Toronto, Ontario – September 8, 2009: Aecon Group Inc. (TSX: ARE) today announced that it has entered into an agreement with a syndicate of underwriters co-led by GMP Securities L.P. and TD Securities Inc., and including Raymond James Ltd., CIBC, Paradigm Capital Inc., BMO Capital Markets, Canaccord Capital Corporation, National Bank Financial Inc., Genuity Capital Markets and Macquarie Capital Markets Canada Ltd. pursuant to which the underwriters will purchase $150 million principal amount of convertible unsecured subordinated debentures at a price of $1,000 per debenture. Aecon has also granted the underwriters an over-allotment option to purchase up to an additional $22.5 million aggregate principal amount of debentures for a period of 30 days following closing to cover over-allotments.
The convertible debentures will mature on September 30, 2014 and will accrue interest at the rate of 7.0% per annum payable on a semi-annual basis. At the holder’s option, the convertible debentures may be converted into common shares in the capital of Aecon Group Inc. at any time up to the maturity date.
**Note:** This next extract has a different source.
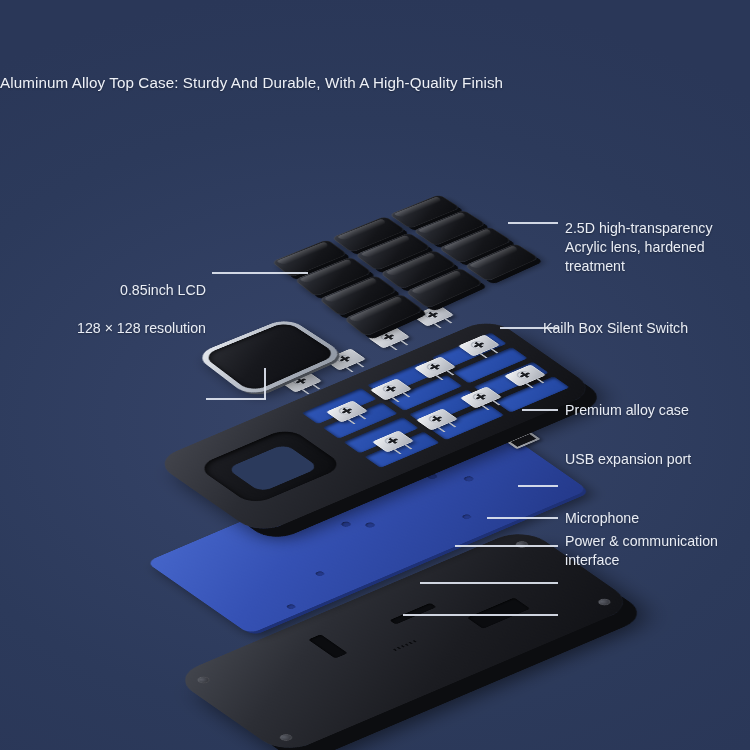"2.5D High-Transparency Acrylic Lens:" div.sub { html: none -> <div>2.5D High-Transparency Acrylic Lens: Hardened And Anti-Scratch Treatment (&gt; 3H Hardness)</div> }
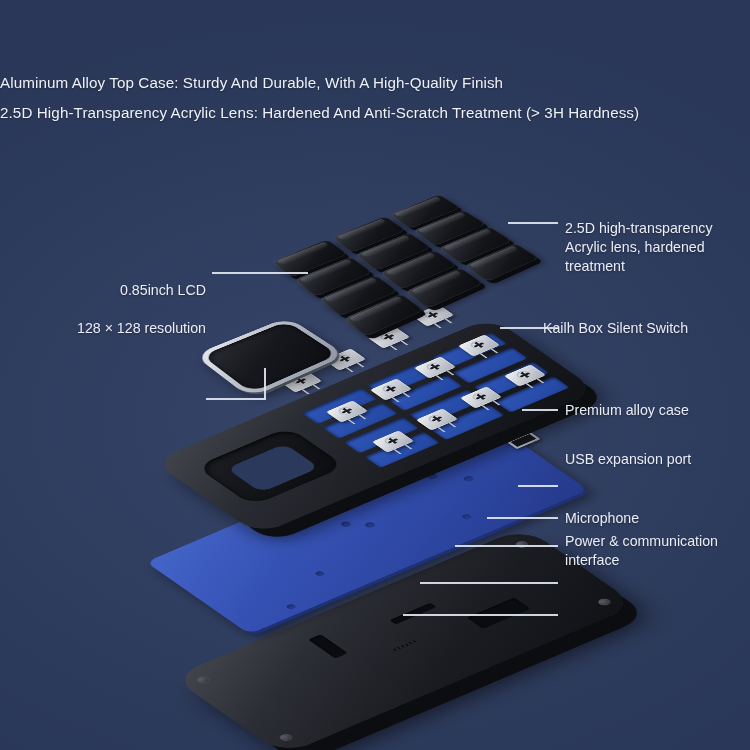"2.5D high-transparency" .callout { line-height: 19px -> 25px }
The conversion price will be $19.00 for each common share, subject to adjustment in certain circumstances.
The convertible debentures will be direct, unsecured obligations of Aecon Group Inc., subordinated to other indebtedness of the Company for borrowed money and ranking equally with all other unsecured subordinated indebtedness.
The convertible debentures will not be redeemable before September 30, 2012. FromSeptember 30, 2012 through the maturity date, Aecon may, at its option, redeem the convertible debentures, in whole or in part, at par plus accrued and unpaid interest provided that the weighted average trading price of the common shares on the Toronto Stock Exchange during a specified period prior to redemption is not less than 125% of the conversion price.
Aecon will use the net proceeds of the offering for general corporate purposes, including working capital investment in new project opportunities, and to further improve its liquidity in support of the surety capacity that may be required for these projects.
“Aecon’s pipeline of work in the bid/negotiation process is as strong as we have seen in many years,” said Scott Balfour, President and CFO, Aecon Group Inc. “This flexible and cost effective financing will help to ensure that we are in a position to continue to capitalize on the significant growth and project opportunities before us.”
The offering is scheduled to close on or about September 29, 2009 and is subject to certain conditions including, but not limited to, the receipt of all necessary approvals including the approval of the Toronto Stock Exchange.
A preliminary short-form prospectus will be filed with securities regulatory authorities in all provinces of Canada. The securities offered have not been and will not be registered under the U.S. Securities Act of 1933, as amended, and may not be offered or sold in the United States absent registration or an applicable exemption from the registration requirements of such Act. This press release shall not constitute an offer to sell or the solicitation of an offer to buy the securities in any jurisdiction.
Aecon Group Inc. is Canada’s largest, publicly traded construction and infrastructure development company. Aecon and its subsidiaries provide services to private and public sector clients throughout Canada and on a selected basis internationally. Aecon is pleased to be recognized as one of the 10 Best Employers in Canada as published by Report on Business Magazine, as well as one of the Top 100 Employers in Canada as published in Maclean’s Magazine.